- _TASK PROMPT_:
Output everything from "Indeed, the four-day extravaganza" down to "would be staged." in the article on the La Machine spider at the cathedral, copying it word for word.

- _SELECTED EXCERPT_:
###

The massive robotic spider’s descent from the roof of the Cathedral Thursday kicked off La Machine, a street performance by French artists taking place in the city this weekend as part of Canada’s 150th anniversary celebrations.

Dominique Boily, founder of Ottawa’s private Catholic Notre-Dame du Mont Carmel School, says the archdiocese should not have permitted La Machine to use the cathedral.

“This is not a little detail, it’s just horrific,” the father of nine told LifeSiteNews. “How can we do that to Our Lady?”

Indeed, the four-day extravaganza La Machine features a huge mechanical dragon, which woke Friday morning at City Hall, as well as “Kumo” the spider.

The drama is based on a quasi-pagan story of “Long Ma—a cosmic creature who is half-horse, half-dragon” who “keeps watch over humanity” from “the ninth level of heaven,” according to the website for Ottawa 2017, which planned the event.

“But a sinister force that has taken the form of a giant spider slips into his home as he sleeps, burning his wings and robbing his sacred temple,” it says.

Guy Laflamme, Ottawa 2017 executive producer and director, told LifeSiteNews the archdiocese was aware of how La Machine would be staged.

“I’m very proud to confirm that I’m the one who negotiated with His Excellency the Archbishop and this was done with a high degree of respect, it was done a year, a year and a half ago,” he said in a telephone interview from Ottawa.

LifeSiteNews contacted Archbishop Terrence Prendergast’s office, as well as Monsignor Daniel Berniquez, rector of Notre Dame, but did not hear back by deadline.

After criticism from Catholics on Thursday, the Archdiocese issued a statement Friday explaining their decision.

###

- _Dataset records_:
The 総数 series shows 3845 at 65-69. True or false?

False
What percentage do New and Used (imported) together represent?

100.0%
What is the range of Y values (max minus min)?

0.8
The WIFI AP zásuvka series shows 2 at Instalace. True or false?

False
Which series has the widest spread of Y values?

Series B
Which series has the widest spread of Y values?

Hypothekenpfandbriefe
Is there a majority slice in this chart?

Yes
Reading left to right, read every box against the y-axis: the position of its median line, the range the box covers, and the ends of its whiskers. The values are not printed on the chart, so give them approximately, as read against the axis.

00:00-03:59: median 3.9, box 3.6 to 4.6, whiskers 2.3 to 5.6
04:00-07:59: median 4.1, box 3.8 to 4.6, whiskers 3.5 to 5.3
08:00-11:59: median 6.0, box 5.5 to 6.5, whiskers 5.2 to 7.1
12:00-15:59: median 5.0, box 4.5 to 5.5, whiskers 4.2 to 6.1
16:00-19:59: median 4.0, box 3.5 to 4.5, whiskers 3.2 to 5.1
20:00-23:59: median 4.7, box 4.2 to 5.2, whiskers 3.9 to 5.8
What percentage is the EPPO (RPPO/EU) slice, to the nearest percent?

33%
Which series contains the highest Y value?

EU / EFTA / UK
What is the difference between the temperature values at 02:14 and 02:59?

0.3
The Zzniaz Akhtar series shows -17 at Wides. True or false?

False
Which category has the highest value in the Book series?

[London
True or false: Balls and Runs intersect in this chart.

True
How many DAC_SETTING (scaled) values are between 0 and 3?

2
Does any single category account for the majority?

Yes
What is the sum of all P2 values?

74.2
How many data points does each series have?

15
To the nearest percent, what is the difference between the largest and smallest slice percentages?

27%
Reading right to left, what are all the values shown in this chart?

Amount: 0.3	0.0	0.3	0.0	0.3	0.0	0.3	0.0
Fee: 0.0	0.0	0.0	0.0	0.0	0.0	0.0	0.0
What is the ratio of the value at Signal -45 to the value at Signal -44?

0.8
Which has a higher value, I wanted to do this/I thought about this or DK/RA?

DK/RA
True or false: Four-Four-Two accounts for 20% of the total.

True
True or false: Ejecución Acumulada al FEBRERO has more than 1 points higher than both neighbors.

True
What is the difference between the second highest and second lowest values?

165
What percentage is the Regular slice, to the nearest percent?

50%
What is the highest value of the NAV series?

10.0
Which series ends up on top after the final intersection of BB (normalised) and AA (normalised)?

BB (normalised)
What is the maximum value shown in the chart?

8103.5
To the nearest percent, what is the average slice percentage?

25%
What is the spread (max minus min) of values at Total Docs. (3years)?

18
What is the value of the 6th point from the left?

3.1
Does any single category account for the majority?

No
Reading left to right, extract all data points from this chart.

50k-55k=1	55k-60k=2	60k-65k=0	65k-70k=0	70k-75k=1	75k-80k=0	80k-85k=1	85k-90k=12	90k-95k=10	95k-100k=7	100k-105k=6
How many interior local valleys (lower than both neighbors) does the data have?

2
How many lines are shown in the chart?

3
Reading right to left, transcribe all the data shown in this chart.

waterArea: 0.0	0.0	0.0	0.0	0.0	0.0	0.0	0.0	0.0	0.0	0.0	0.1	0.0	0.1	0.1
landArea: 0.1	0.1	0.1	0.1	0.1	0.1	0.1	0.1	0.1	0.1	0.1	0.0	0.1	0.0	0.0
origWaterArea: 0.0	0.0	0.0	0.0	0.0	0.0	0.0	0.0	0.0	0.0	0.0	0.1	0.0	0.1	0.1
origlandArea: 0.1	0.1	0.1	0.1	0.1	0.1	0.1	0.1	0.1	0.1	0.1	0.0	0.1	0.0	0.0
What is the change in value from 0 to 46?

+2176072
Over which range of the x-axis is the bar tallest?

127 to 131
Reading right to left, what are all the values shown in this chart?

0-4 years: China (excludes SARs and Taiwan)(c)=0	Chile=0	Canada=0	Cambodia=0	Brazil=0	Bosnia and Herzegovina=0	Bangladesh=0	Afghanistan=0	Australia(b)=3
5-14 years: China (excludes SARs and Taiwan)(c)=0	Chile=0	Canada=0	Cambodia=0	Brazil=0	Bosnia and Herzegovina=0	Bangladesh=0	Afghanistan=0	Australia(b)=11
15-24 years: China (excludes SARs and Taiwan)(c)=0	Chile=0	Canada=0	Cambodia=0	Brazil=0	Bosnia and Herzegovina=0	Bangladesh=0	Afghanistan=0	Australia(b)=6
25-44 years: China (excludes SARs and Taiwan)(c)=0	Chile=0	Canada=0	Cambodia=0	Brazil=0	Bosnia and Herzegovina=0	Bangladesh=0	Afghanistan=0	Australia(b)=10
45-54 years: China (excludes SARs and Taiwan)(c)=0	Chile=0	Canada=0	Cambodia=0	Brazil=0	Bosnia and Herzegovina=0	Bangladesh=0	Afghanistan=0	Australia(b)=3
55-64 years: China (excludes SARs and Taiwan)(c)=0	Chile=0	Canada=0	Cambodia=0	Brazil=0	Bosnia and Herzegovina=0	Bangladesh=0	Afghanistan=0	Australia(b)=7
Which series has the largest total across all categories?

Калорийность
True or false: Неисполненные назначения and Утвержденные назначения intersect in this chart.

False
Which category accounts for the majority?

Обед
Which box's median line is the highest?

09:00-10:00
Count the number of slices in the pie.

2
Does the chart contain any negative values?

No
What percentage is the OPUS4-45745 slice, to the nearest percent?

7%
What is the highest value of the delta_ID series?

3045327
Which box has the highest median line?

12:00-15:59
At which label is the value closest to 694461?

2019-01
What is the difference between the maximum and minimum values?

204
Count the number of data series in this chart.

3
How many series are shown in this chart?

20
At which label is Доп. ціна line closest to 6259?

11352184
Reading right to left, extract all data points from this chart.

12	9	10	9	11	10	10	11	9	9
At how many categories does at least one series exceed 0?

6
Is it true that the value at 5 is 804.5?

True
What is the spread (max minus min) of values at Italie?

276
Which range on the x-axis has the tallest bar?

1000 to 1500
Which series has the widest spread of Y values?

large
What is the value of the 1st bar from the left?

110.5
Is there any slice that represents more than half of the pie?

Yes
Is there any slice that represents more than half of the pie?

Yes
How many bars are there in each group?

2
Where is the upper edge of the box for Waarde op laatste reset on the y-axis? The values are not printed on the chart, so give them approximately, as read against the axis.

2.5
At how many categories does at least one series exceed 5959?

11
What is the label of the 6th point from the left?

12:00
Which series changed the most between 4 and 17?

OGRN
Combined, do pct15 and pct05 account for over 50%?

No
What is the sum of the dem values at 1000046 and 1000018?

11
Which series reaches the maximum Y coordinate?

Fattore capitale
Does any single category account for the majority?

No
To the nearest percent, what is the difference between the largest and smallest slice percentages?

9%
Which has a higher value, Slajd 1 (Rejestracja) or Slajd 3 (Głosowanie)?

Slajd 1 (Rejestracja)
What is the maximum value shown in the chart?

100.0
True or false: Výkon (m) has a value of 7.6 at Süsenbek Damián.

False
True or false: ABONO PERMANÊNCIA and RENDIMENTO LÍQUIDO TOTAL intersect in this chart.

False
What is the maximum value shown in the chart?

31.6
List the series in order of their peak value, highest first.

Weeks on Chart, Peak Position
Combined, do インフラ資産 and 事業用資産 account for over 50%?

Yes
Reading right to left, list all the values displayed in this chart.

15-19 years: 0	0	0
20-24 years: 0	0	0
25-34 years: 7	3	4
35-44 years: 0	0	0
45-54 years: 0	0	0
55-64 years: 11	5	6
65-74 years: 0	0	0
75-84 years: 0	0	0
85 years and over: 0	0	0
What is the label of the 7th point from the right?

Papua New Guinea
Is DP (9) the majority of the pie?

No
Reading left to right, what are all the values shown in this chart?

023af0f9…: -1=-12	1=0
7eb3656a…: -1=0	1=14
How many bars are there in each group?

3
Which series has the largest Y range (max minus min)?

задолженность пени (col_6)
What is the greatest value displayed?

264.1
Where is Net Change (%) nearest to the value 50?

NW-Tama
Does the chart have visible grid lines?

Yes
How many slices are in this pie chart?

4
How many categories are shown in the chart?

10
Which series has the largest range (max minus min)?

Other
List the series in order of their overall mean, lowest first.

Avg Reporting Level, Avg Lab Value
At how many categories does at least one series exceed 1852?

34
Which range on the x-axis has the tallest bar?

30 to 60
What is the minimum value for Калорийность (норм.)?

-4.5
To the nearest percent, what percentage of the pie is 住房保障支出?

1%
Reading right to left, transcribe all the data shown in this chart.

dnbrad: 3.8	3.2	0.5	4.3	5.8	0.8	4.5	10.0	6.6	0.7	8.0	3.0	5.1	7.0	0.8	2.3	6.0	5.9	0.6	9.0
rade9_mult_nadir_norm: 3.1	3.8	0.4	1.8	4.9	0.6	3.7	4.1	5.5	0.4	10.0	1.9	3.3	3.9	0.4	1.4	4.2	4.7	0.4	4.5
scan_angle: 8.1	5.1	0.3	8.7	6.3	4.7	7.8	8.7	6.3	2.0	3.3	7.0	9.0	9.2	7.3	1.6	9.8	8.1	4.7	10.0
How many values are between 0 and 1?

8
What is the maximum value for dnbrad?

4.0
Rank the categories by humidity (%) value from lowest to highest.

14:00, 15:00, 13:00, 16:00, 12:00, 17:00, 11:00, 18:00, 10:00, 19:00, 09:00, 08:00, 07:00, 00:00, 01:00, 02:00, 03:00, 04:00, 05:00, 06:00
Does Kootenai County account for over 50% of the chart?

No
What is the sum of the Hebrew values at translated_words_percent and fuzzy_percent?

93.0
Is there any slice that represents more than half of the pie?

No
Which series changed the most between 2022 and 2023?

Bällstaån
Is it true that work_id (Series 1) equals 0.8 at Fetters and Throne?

###

- _OUTPUT OF THE TASK_:
Indeed, the four-day extravaganza La Machine features a huge mechanical dragon, which woke Friday morning at City Hall, as well as “Kumo” the spider.

The drama is based on a quasi-pagan story of “Long Ma—a cosmic creature who is half-horse, half-dragon” who “keeps watch over humanity” from “the ninth level of heaven,” according to the website for Ottawa 2017, which planned the event.

“But a sinister force that has taken the form of a giant spider slips into his home as he sleeps, burning his wings and robbing his sacred temple,” it says.

Guy Laflamme, Ottawa 2017 executive producer and director, told LifeSiteNews the archdiocese was aware of how La Machine would be staged.